To implement this technique,

• Select the "Analyze" menu, the "Regression" option, and finally "Optimal Scaling". The following dialogue box emerges

• Specify the dependent and independent variables in the appropriate boxes.
• You now have to specify the scale and range of each variable. To this end, highlight the variable and then press "Define scale" to open the dialogue box.
• In this dialogue box, specify the level of measurement associated with this variable: nominal, ordinal, or numerical. Numerical is synonymous with interval or ratio. You can use the "spline" alternatives if you prefer a smoother, but less accurate fit.
• Finally, press 'OK' to execute the program.

The only complication relates to specifying the level of measurement. In general, ordinal variables are specified as ordinal, nominal variables are specified as nominal, and so forth Nonetheless, exceptions to this principle exist.

For instance, consider two interval variables that are related in a non-linear fashion. To optimize the relationship between these variables, the researcher may designate one of them as nominal or ordinal. As a consequence, SPSS will modify the scale of this variable to optimize the relationship.

In other words, when the researcher does not want to modify the spacing between consecutive levels, the variable should be designated as "Numeric". When the researcher wants to modify the spacing between consecutive levels, without adjusting the order, the variable should be designated as "Ordinal". Otherwise, the variable should be designated as "Nominal".

#### Interpreting the output

The output generated by categorical regression is similar to the output generated by traditional regression, although certain complications need to be recognized. The final table, presented below, contains the most crucial information.

Traditional regression provides the unstandardized beta values, standard error, standardized beta values, t value and p value associated with each predictor. Categorical regression differs in the following respects:

• No unstandardized beta values are provided, because all variables are standardized before the process is undertaken
• F values are provided instead of t values. Actually, F simply equals t squared. This difference is thus trivial.
• Additional indices are also provided, including partial and part correlations. These indices are described below.

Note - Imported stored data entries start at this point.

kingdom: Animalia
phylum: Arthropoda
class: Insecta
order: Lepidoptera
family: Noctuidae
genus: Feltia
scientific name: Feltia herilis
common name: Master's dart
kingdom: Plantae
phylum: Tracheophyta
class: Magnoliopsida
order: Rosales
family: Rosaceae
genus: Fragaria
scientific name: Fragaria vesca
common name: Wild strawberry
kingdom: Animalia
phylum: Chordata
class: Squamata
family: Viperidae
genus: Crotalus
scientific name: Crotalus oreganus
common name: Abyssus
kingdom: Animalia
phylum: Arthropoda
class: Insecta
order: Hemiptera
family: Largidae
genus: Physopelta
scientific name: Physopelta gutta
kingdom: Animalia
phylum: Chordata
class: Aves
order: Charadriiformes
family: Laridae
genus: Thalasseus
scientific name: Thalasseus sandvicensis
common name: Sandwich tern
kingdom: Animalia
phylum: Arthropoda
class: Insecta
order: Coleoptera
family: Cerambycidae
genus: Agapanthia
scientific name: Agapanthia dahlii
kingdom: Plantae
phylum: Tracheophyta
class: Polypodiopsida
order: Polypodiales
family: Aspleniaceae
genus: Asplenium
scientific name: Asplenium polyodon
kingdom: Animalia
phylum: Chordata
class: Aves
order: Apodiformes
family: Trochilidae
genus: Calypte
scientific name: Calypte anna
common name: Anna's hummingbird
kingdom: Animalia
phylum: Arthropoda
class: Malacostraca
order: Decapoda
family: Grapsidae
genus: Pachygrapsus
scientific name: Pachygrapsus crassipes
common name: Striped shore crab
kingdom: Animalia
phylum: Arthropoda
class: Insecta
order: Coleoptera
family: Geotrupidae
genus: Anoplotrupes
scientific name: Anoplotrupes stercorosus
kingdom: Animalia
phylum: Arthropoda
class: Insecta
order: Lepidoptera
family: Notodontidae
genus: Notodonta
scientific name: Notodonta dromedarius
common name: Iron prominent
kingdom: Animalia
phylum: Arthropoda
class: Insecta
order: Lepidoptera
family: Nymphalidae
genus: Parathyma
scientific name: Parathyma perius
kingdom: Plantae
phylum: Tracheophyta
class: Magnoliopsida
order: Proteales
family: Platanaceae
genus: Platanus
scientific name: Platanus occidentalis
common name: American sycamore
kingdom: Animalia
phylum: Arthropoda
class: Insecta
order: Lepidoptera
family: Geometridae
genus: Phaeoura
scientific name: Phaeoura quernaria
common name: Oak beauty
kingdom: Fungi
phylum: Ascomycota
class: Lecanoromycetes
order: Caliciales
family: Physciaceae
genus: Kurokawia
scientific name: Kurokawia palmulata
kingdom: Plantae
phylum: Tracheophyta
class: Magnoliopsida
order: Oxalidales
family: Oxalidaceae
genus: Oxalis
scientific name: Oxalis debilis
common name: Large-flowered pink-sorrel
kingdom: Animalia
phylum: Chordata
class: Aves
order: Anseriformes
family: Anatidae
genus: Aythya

The zero-order correlation is simply the correlation between each predictor and the dependent variable, after these variables have undergone the appropriate transformations.

Importance obviously indicates the importance of each predictor, using Pratt's measure. This measure is roughly equivalent to the product of the regression coefficient and zero-order correlation. This index is primarily used to uncover suppressor variables. That is, suppose a predictor yields a relatively high beta but low importance. This situation suggests the variable may have been suppressed by other predictors.

A clear exposition of partial correlations, part correlations, and tolerance can be located in most multivariate textbooks. In essence, partial and part correlations are like zero-order correlations, except the effect of all other predictors has been controlled. Tolerance is utilized to identify multicollinearity.

To generate some additional tables or execute more complex procedures, press the "Options" button, and tick the appropriate box.

• You can choose between "Numerical" and "Random" configurations. The 'Random' configuration should be selected whenever any of the variables are nominal.
• By default, SPSS will exclude all participants that generated one or more missing values. You can choose "Mode imputation" instead, which substitutes the mode of that variable for each missing value. When none of these options are appropriate, you can use the program "Missing value analysis" to execute more appropriate substitutions.
• By selecting the "Quantifications" box, SPSS will present information about the transformations. For instance, SPSS may reveal that a scale initially coded as 1, 2, 3, 4, and 5 was transformed to an interval scale coded as 1, 4, 9, 12, 40.
• You can also save these transformed scales in the data sheet.